[Stored data entries]
**********
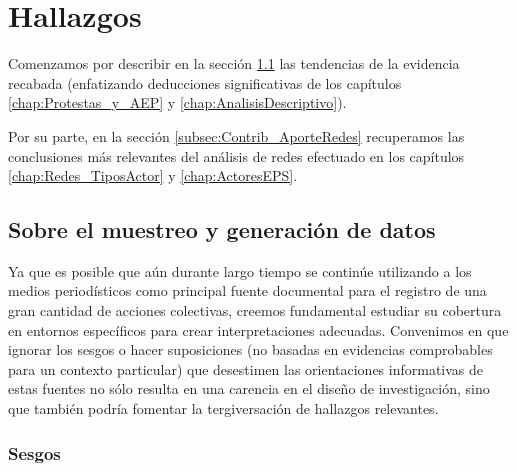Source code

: \documentclass[letterpaper, 11pt]{book}
\theoremstyle{definition}
\theoremstyle{remark}
\begin{document}
\section{Hallazgos}
\label{sec:Contribuciones}



Comenzamos por describir en la sección \ref{subsec:Contrib_Muestreo} las tendencias de la evidencia recabada (enfatizando deducciones significativas de los capítulos \ref{chap:Protestas_y_AEP} y \ref{chap:AnalisisDescriptivo}). 

Por su parte, en la sección \ref{subsec:Contrib_AporteRedes} recuperamos las conclusiones más relevantes del análisis de redes efectuado en los capítulos \ref{chap:Redes_TiposActor} y \ref{chap:ActoresEPS}.



\subsection{Sobre el muestreo y generación de datos}
\label{subsec:Contrib_Muestreo}

Ya que es posible que aún durante largo tiempo se continúe utilizando a los medios periodísticos como principal fuente documental para el registro de una gran cantidad de acciones colectivas, creemos fundamental estudiar su cobertura en entornos específicos para crear interpretaciones adecuadas. 
Convenimos en que ignorar los sesgos o hacer suposiciones (no basadas en evidencias comprobables para un contexto particular) que desestimen las orientaciones informativas de estas fuentes no sólo resulta en una carencia en el diseño de investigación, sino que también podría fomentar la tergiversación de hallazgos relevantes. 


\subsubsection{Sesgos}
\label{subsub_conclusion_dataSesgos}
\end{document}
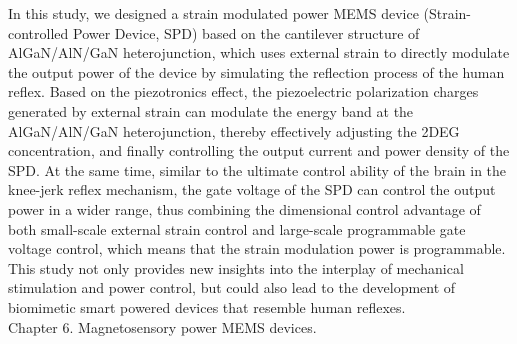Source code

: \noindent In this study, we designed a strain  modulated  power MEMS device  (Strain-controlled Power Device, SPD) based on the cantilever structure  of  AlGaN/AlN/GaN heterojunction, which uses external strain  to directly modulate  the output power  of the device by simulating the reflection process of the human reflex. Based on the piezotronics  effect, the piezoelectric polarization charges  generated by external strain can modulate the energy band  at the AlGaN/AlN/GaN heterojunction, thereby effectively adjusting the  2DEG concentration, and finally controlling the output current  and power density of the SPD. At the same time, similar to the ultimate control ability of the brain in the knee-jerk reflex mechanism, the gate voltage  of the SPD  can control the output power  in a wider range, thus combining the dimensional control advantage of both small-scale external strain  control and large-scale programmable gate voltage  control, which means that the strain  modulation  power is programmable. This study not only provides new insights into the interplay of mechanical stimulation and power control, but could also lead to the development of biomimetic smart powered devices that resemble human reflexes.\\

\noindent Chapter 6. Magnetosensory power MEMS devices.\\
**********
§ **Problem to solve**:
Find the word "power" in the records and pull out each line that has it.

§ **Answer**:
: \noindent In this study, we designed a strain  modulated  power MEMS device  (Strain-controlled Power Device, SPD) based on the cantilever structure  of  AlGaN/AlN/GaN heterojunction, which uses external strain  to directly modulate  the output power  of the device by simulating the reflection process of the human reflex. Based on the piezotronics  effect, the piezoelectric polarization charges  generated by external strain can modulate the energy band  at the AlGaN/AlN/GaN heterojunction, thereby effectively adjusting the  2DEG concentration, and finally controlling the output current  and power density of the SPD. At the same time, similar to the ultimate control ability of the brain in the knee-jerk reflex mechanism, the gate voltage  of the SPD  can control the output power  in a wider range, thus combining the dimensional control advantage of both small-scale external strain  control and large-scale programmable gate voltage  control, which means that the strain  modulation  power is programmable. This study not only provides new insights into the interplay of mechanical stimulation and power control, but could also lead to the development of biomimetic smart powered devices that resemble human reflexes.\\
\noindent Chapter 6. Magnetosensory power MEMS devices.\\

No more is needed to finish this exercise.